White light, white sheet.
Jammin’ Jerusalem
Jute wailing bunnies.
Then,
exhausted from the lie-in:
cobalt clear still sky
flossed with high flying drifts,
orchestras of demi-gods trail
home spent.
We scavenge the tepee for beans,
celebrate love apples with libations of strong coffee,
and weep and fear for the band snakes,
Asian gators, and tigers on the fridge, hiding behind
the fabric conditioner, still ready to pounce on sleepy
Moorhen’s eggs.
Your runnin’ and
your runnin’ and
your runnin’ away
from yourself.
When tempted to run for pinball
do yoga breathing, stand on your head,
and whistle down the wind,
play games
with lazyitis, and why not!
The grizzly nonsense of dossy
dissipation, the thin dry horse
tethered to the crossbar outside
The Molten Slipper Saloon
disaster’s old recipe
Table on the meal when you get
Back home if you have
got a home at all.
On an oil sheet that hummed of bog,
we watch for the tide to be right and
the fires on Spike Island to cease.
In the corner shop we scrounged bread and cheese
and were told the ‘the borstal boys had been busy again’.
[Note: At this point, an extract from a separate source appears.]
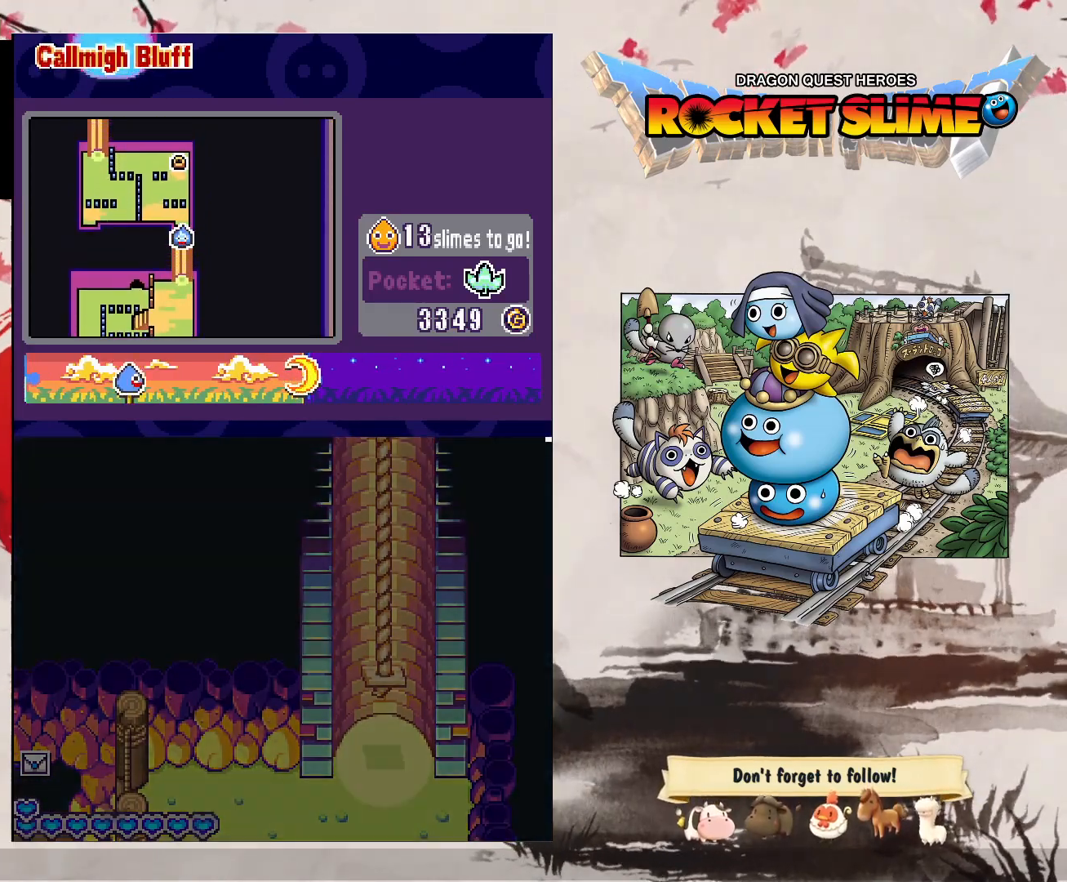
{"dt_ms": 500, "buttons": ["DPAD_DOWN"], "left_stick": "center", "right_stick": "center", "events": []}
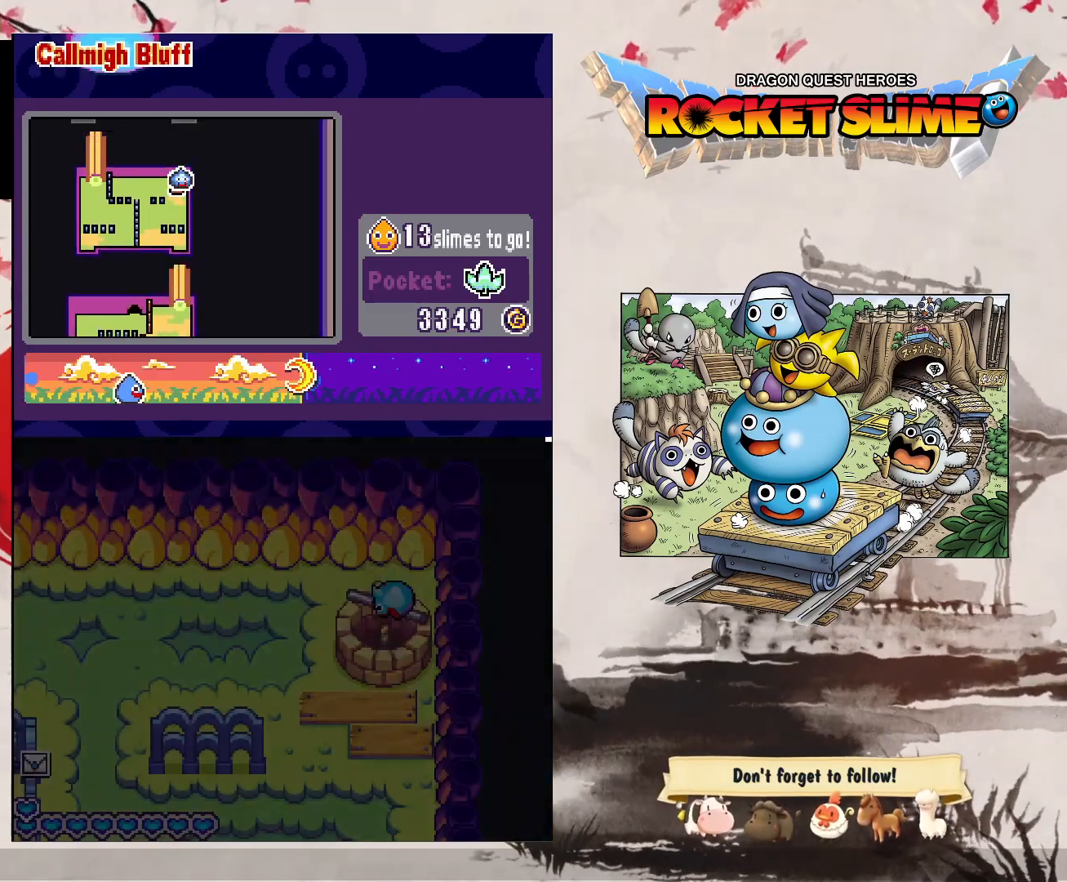
{"dt_ms": 500, "buttons": ["DPAD_LEFT"], "left_stick": "center", "right_stick": "center", "events": [[167, "DPAD_LEFT", "down"], [450, "DPAD_DOWN", "up"]]}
So waiting for relief from the relief
of the Southferry road I sat under
the wide sky of Ringaskiddy exposed
to the gaze of passing motorists, uniforms
and other gawkers amusing a bitter scallion
My fellow penniless wanderer joined the free library
and returned with a copy of ‘Death of a Naturalist’,
which we took turns at reading aloud
to fill the time and that of other idlers.
At the same time a bomb stopped
a ticking clock in the North.
In the names of gods and sods,
we all perish.
Unlike the giant sink spiders, who,
like Andy duFrais,
made it via drain,
to bask in cool,
silver basins,
asylums,
and bathe in the tumult
of the morning tap tsunami.
Kettle on,
wipe and flush
the mushrooms.
Trousers round
lifeless ankles.
The shame of it!
The shame.
Baby safe in the microwave:
Suffocated. Cars meander still
slate dead drivers slowmo halt
in open sewer.
Ringa ringa roses…
Today,
some place in Shetland,
an upside-down helicopter on sand.
A phone rings, it is my doctor.
He say: ‘I will be late.’
‘Okay’, I say, ‘so will I’.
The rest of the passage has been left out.